BEGINNERS BUYING GUIDE
When shopping for golf clubs, the wide range and variety of technologies and price points can be confusing. Should you choose graphite or steel? Fairway woods or hybrid clubs? We cover all that and more in this guide, along with information on club types, loft, shaft flex and conversion between irons or fairway woods and hybrid clubs.
Before we get into all that, there are a few basics you should know when shopping for clubs:
1. More expensive clubs don't necessarily make you a better golfer, though upgrades may certainly help.
2. You'll need a driver, three woods, three-to-nine irons, a pitching and sand wedge, and a putter to get started. Recreational golfers may also want to replace a few irons with hybrid clubs.
3. As your game and skill develops, adding a few specialized clubs can be advantageous.
4. Choose your clubs wisely; you can never carry more than 14 clubs in your bag at any one time.
5. Most golfers can use standard length clubs because they are designed to fit a range of standard heights. Some manufacturers will add an inch (+1) to a shaft for taller-than-average men, and remove an inch (-1 or petite) for shorter-than-average, or petite, women.
LOFT AND FLEX
The loft of a golf club is directly related to how high and how far a golf shot will fly. The lower the angle of loft, the lower the golf ball's trajectory, and the farther the golf ball's flight. In contrast, the higher the loft angle, the higher the golf ball's trajectory and the shorter the golf ball's flight.

▶ _DATASET RECORDS_:
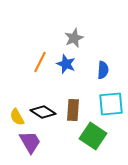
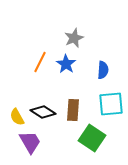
blue star: rotated 12 degrees clockwise
green square: moved 1 px left, 2 px down
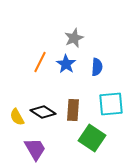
blue semicircle: moved 6 px left, 3 px up
purple trapezoid: moved 5 px right, 7 px down
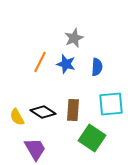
blue star: rotated 18 degrees counterclockwise
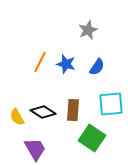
gray star: moved 14 px right, 8 px up
blue semicircle: rotated 30 degrees clockwise
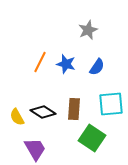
brown rectangle: moved 1 px right, 1 px up
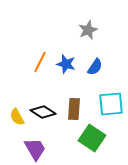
blue semicircle: moved 2 px left
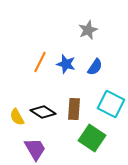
cyan square: rotated 32 degrees clockwise
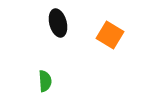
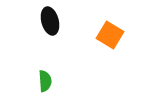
black ellipse: moved 8 px left, 2 px up
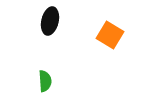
black ellipse: rotated 28 degrees clockwise
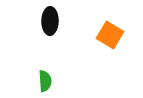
black ellipse: rotated 12 degrees counterclockwise
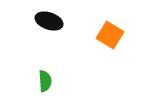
black ellipse: moved 1 px left; rotated 72 degrees counterclockwise
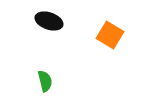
green semicircle: rotated 10 degrees counterclockwise
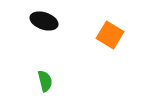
black ellipse: moved 5 px left
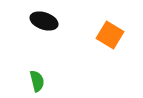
green semicircle: moved 8 px left
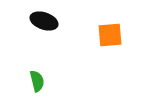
orange square: rotated 36 degrees counterclockwise
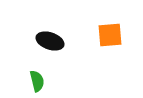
black ellipse: moved 6 px right, 20 px down
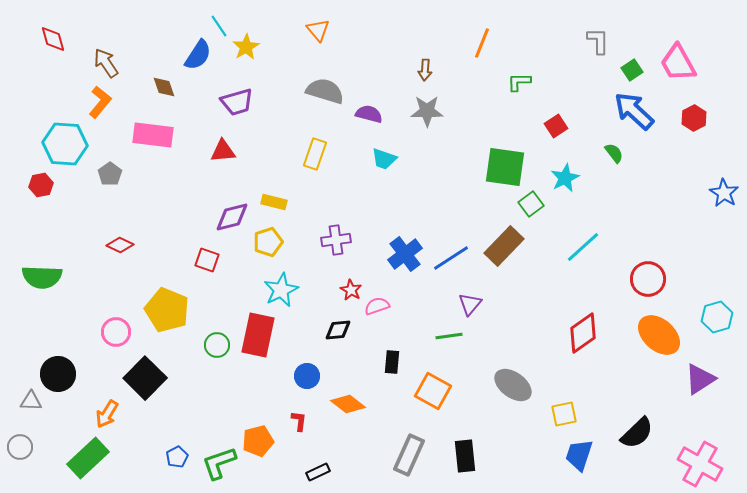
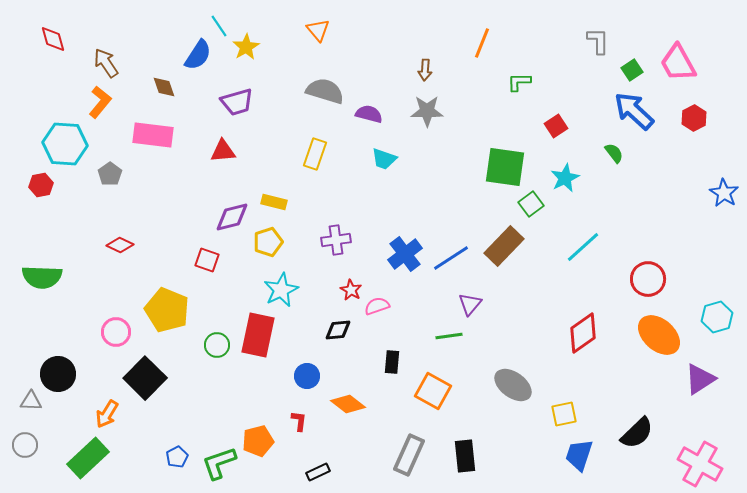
gray circle at (20, 447): moved 5 px right, 2 px up
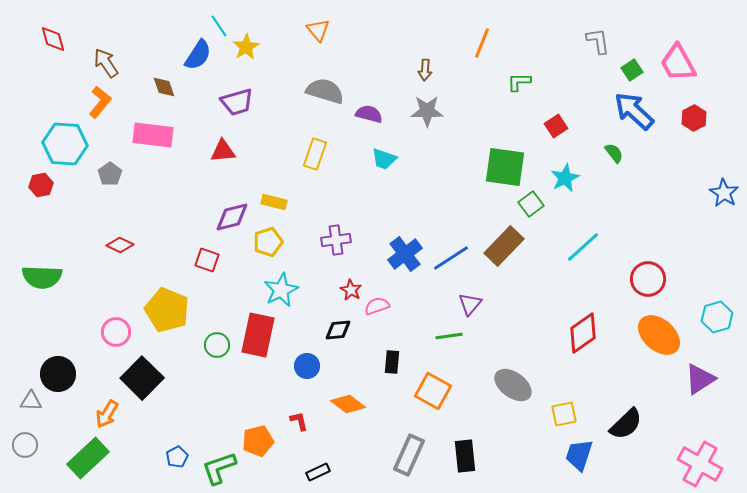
gray L-shape at (598, 41): rotated 8 degrees counterclockwise
blue circle at (307, 376): moved 10 px up
black square at (145, 378): moved 3 px left
red L-shape at (299, 421): rotated 20 degrees counterclockwise
black semicircle at (637, 433): moved 11 px left, 9 px up
green L-shape at (219, 463): moved 5 px down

▶ _PROBLEM DETAILS_: Reproduce the passage of the golf club buying guide starting at "4. Choose your" and ending at "shorter the golf ball's flight.".

▶ _WRITTEN REPLY_:
4. Choose your clubs wisely; you can never carry more than 14 clubs in your bag at any one time.
5. Most golfers can use standard length clubs because they are designed to fit a range of standard heights. Some manufacturers will add an inch (+1) to a shaft for taller-than-average men, and remove an inch (-1 or petite) for shorter-than-average, or petite, women.
LOFT AND FLEX
The loft of a golf club is directly related to how high and how far a golf shot will fly. The lower the angle of loft, the lower the golf ball's trajectory, and the farther the golf ball's flight. In contrast, the higher the loft angle, the higher the golf ball's trajectory and the shorter the golf ball's flight.